To add to the confusion, their may be some reilef. There is talk of the government requiring the lenders to provide forgiveness for the deficiency debt and then for the government to provide forgiveness for the tax that you would pay on the forgiven debt, which would typically be seen as income. But at this time, these items have not come into law. So, timing your short sale may turn out to be important.
It is very important that you use a Realtor for your short pay who understands a great deal about the short sale process. Then, you will be wise to use an attorney to review your written short sale agreement so that you fully understand the issues included and not included in the terms. If you have not already selected a well qualified Realtor to represent you, please consider contacting me through my Trulia profile.
We now have 3 licensed CDPE Certified agents on our real estate team, along with an in-house enrolled agent (tax specialist) and access to an attorney through our short sale negotiations company. To learn more about CDPE, the short sale process, and a plethora of information on this subject, please visit our website, where you can find foreclosure help online. We hope you are able to resolve your dilemna in a timely fashion and can move on with your life.

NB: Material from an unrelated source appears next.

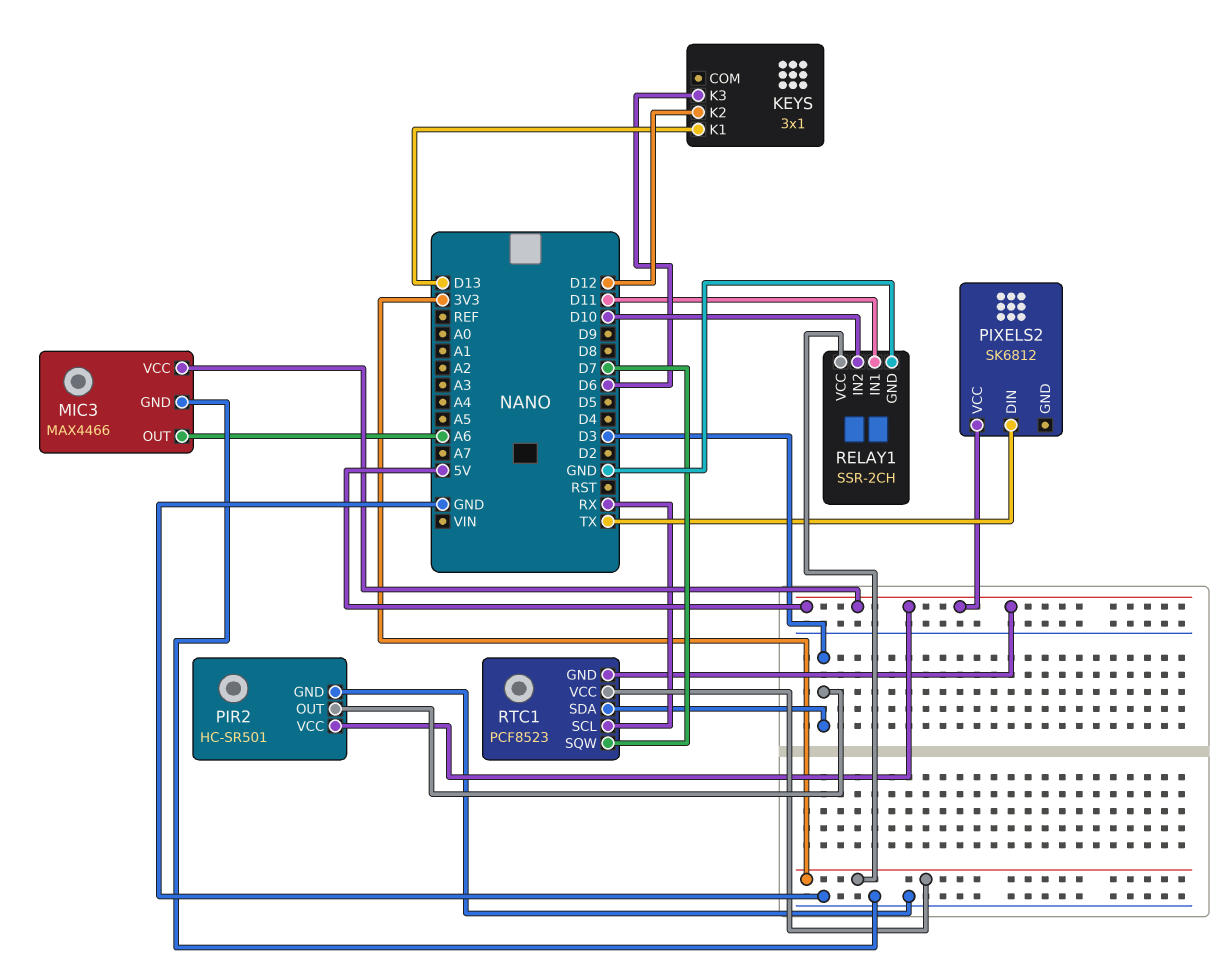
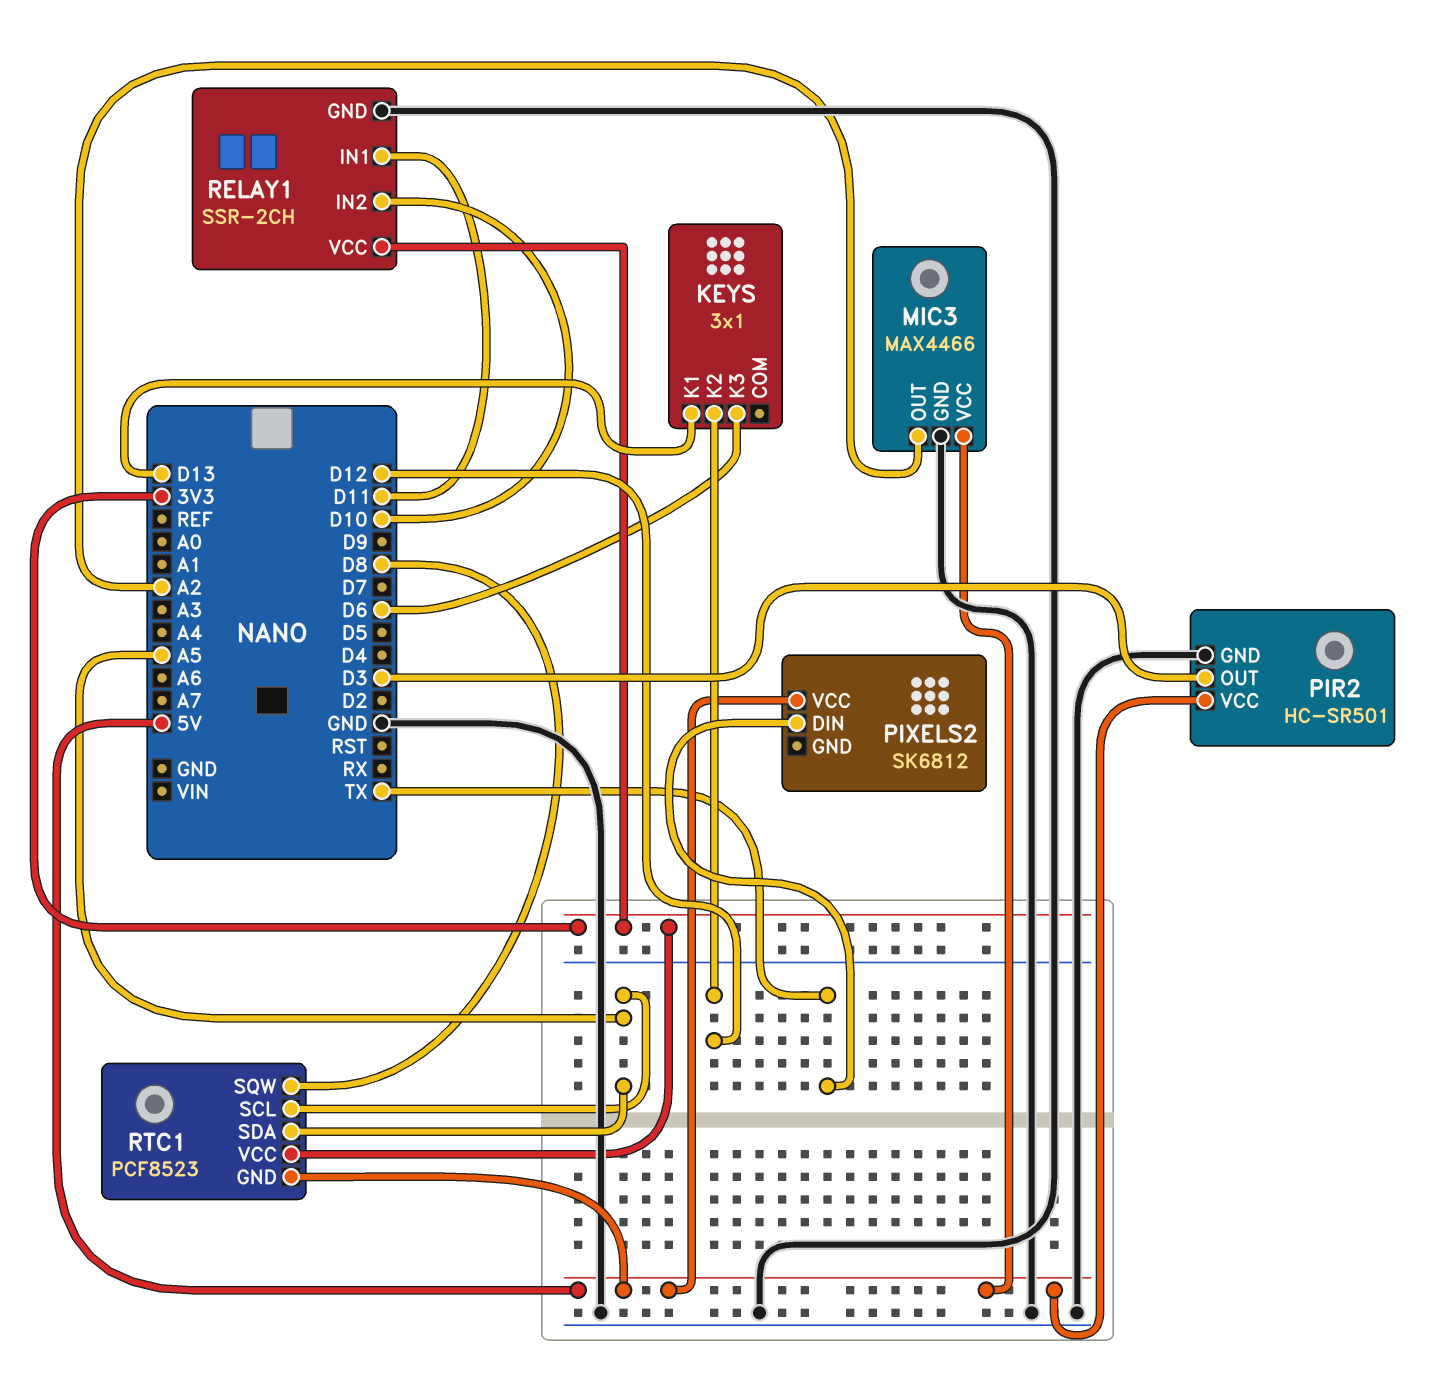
MIC3 pin OUT: A6 -> A2
RTC1 pin SCL: RX -> A5
RTC1 pin SDA: D3 -> A5
RTC1 pin SQW: D7 -> D8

I would be very careful to ask an attorney and tax professional for advice, since it appears you have refinanced your home to pull out equity. Purchase money is non-recourse in California. You will receive a 1099-C (Cancellation of Debt) from your 1st and other lien holders. The IRS will require you to pay taxes on that :income" -- unless you can offset it with an insolvency declaration. I have someone I work with that can advise you along those lines. There is no real "advantage" to your daughter and her finace to buyng your specific home -- they can buy whatever they qualify for. It would be lender fraud if you mis-represented the sale and did not disclose the relationship to the lenders. Please do the research and look into a loan modification as well. Good luck in your decision.